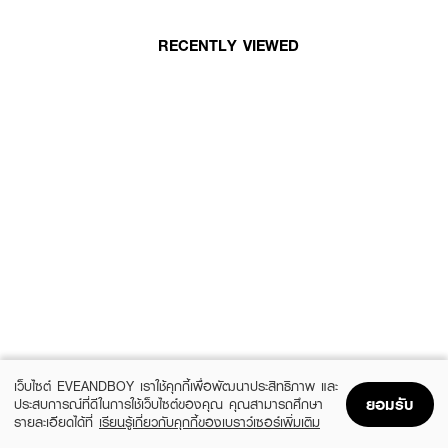
RECENTLY VIEWED
เว็บไซต์ EVEANDBOY เราใช้คุกกี้เพื่อพัฒนาประสิทธิภาพ และ
ยอมรับ
ประสบการณ์ที่ดีในการใช้เว็บไซต์ของคุณ คุณสามารถศึกษา
รายละเอียดได้ที่
เรียนรู้เกี่ยวกับคุกกี้ของเบราว์เซอร์เพิ่มเติม
Home
Home
Promotions
Promotions
Shopping Bag
Shopping Bag
Account
Account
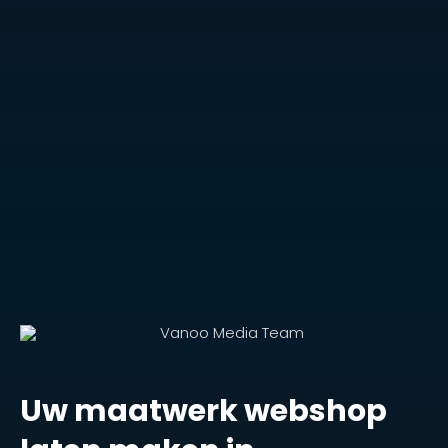
Uw maatwerk webshop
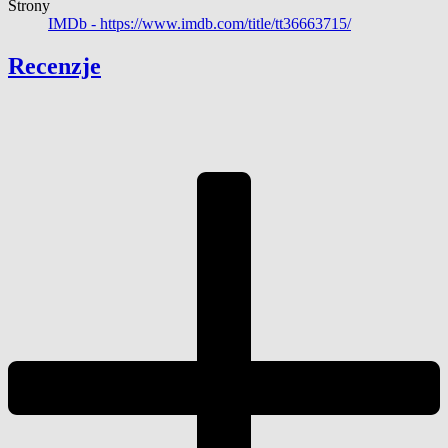
Strony
IMDb -
https://www.imdb.com/title/tt36663715/
Recenzje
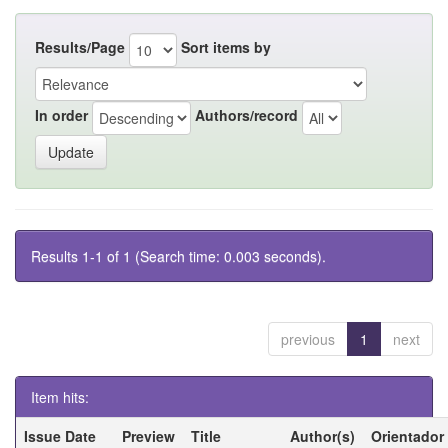
Results/Page
Sort items by
In order
Authors/record
Results 1-1 of 1 (Search time: 0.003 seconds).
previous
1
next
Item hits:
Issue Date
Preview
Title
Author(s)
Orientador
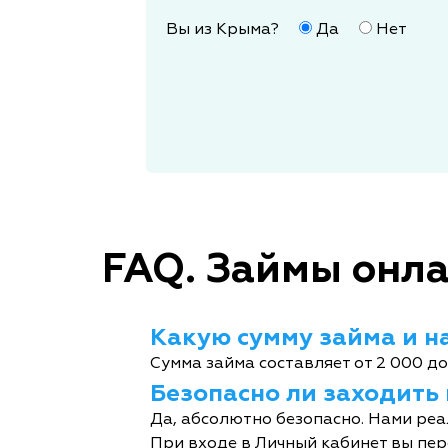
Вы из Крыма?
Да
Нет
FAQ. Займы онла
Какую сумму займа и на
Сумма займа составляет от 2 000 до
Безопасно ли заходить
Да, абсолютно безопасно. Нами реа
При входе в Личный кабинет вы пер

==================================================

* Task statement *
Write out every record above exactly as it stands, but leave out the pictures.

* Solved exercise *
RECENTLY VIEWED
เว็บไซต์ EVEANDBOY เราใช้คุกกี้เพื่อพัฒนาประสิทธิภาพ และ
ยอมรับ
ประสบการณ์ที่ดีในการใช้เว็บไซต์ของคุณ คุณสามารถศึกษา
รายละเอียดได้ที่
เรียนรู้เกี่ยวกับคุกกี้ของเบราว์เซอร์เพิ่มเติม
Home
Home
Promotions
Promotions
Shopping Bag
Shopping Bag
Account
Account
Uw maatwerk webshop
Strony
IMDb -
https://www.imdb.com/title/tt36663715/
Recenzje
Results/Page
Sort items by
In order
Authors/record
Results 1-1 of 1 (Search time: 0.003 seconds).
previous
1
next
Item hits:
Issue Date
Preview
Title
Author(s)
Orientador
Вы из Крыма?
Да
Нет
FAQ. Займы онла
Какую сумму займа и на
Сумма займа составляет от 2 000 до
Безопасно ли заходить
Да, абсолютно безопасно. Нами реа
При входе в Личный кабинет вы пер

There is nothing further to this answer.